__Task instructions__
List every account the discussion of data breaches below gives as an example of where a person might reuse the same email address and password.

__Selected extract__
# # # # # # #

Always good to be careful although I wouldn't post anything that was dodgy in any way.
The site is by Troy Hunt, one of the good guys that makes life harder for hackers.
https://haveibeenpwned.com/About
http://www.troyhunt.com/2016/01/the-...d-on-data.html
By exposing when data has been breached Troy devalues that data dump as people will start changing passwords and email addresses so the data becomes old very quickly and has little value.
Another really big data breach revealed on that site today, one of my wifes email addresses and passwords is in the list.
https://www.troyhunt.com/password-re...-i-been-pwned/
https://haveibeenpwned.com/
It came up for me that I've been hacked from LinkedIn due to a security breach. But to be honest I think this is always going to happen and someone somewhere in the government probably knows what I'm writing anyway. So I don't really care and give it a moments thought if someone gets their kicks off of this. My stuff is probably way too boring anyway.
The real security issue is that it is in human nature to re-use passwords. So if you say, used the same email address for your amazon account, ebay etc, tesco, electronic banking etc. with the same password, someone can 'legitimately' access your account by trying to log into other sites with the user id and password that they have from another account. A quick change of delivery address and account email/password combo and you can go shopping.

# # # # # # #

Dataset entries:
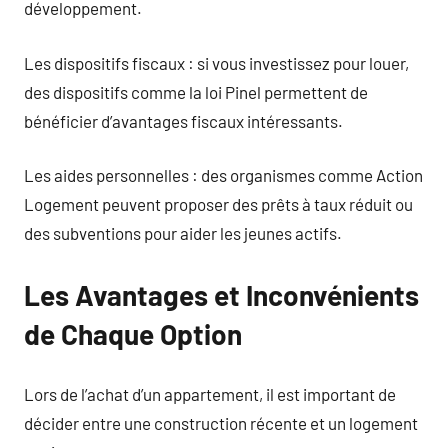
développement.
Les dispositifs fiscaux : si vous investissez pour louer,
des dispositifs comme la loi Pinel permettent de
bénéficier d’avantages fiscaux intéressants.
Les aides personnelles : des organismes comme Action
Logement peuvent proposer des prêts à taux réduit ou
des subventions pour aider les jeunes actifs.
Les Avantages et Inconvénients
de Chaque Option
Lors de l’achat d’un appartement, il est important de
décider entre une construction récente et un logement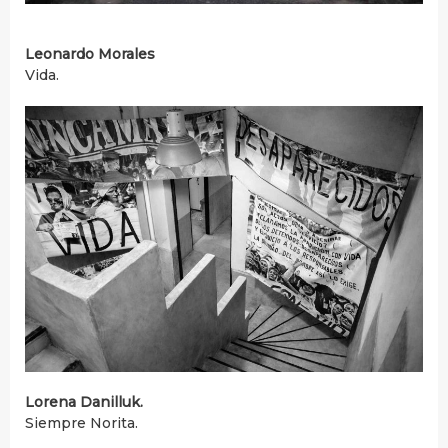
Leonardo Morales
Vida.
Lorena Danilluk.
Siempre Norita.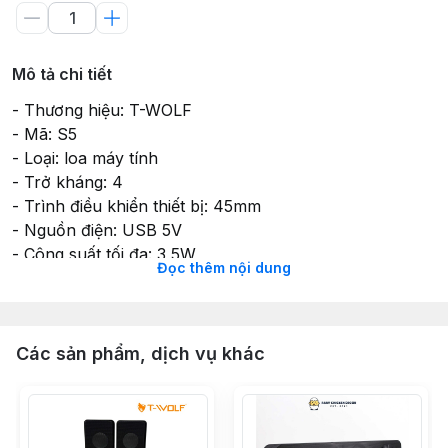
Mô tả chi tiết
- Thương hiệu: T-WOLF
- Mã: S5
- Loại: loa máy tính
- Trở kháng: 4
- Trình điều khiển thiết bị: 45mm
- Nguồn điện: USB 5V
- Công suất tối đa: 3,5W
Đọc thêm nội dung
- Công suất định mức: 3W x 2X
- Tần số: 20HZ đến 20KHZ
- Tỉ lệ tín hiệu trên âm thanh: 58 db
- Loại kết nối: ổ cấm âm thanh 3,5mm
Các sản phẩm, dịch vụ khác
- Vật liệu: nhựa
- Màu sắc: đen
- Kích thước: 180 x 76 x 120 mm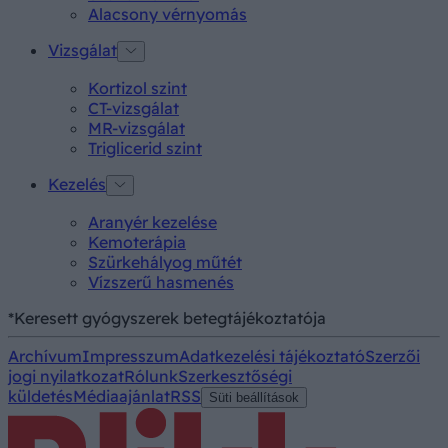
Alacsony vérnyomás
Vizsgálat
Kortizol szint
CT-vizsgálat
MR-vizsgálat
Triglicerid szint
Kezelés
Aranyér kezelése
Kemoterápia
Szürkehályog műtét
Vízszerű hasmenés
*Keresett gyógyszerek betegtájékoztatója
Archívum
Impresszum
Adatkezelési tájékoztató
Szerzői
jogi nyilatkozat
Rólunk
Szerkesztőségi
küldetés
Médiaajánlat
RSS
Süti beállítások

# # # # # # #

__Answer area__
- Amazon
- eBay
- Tesco
- Electronic banking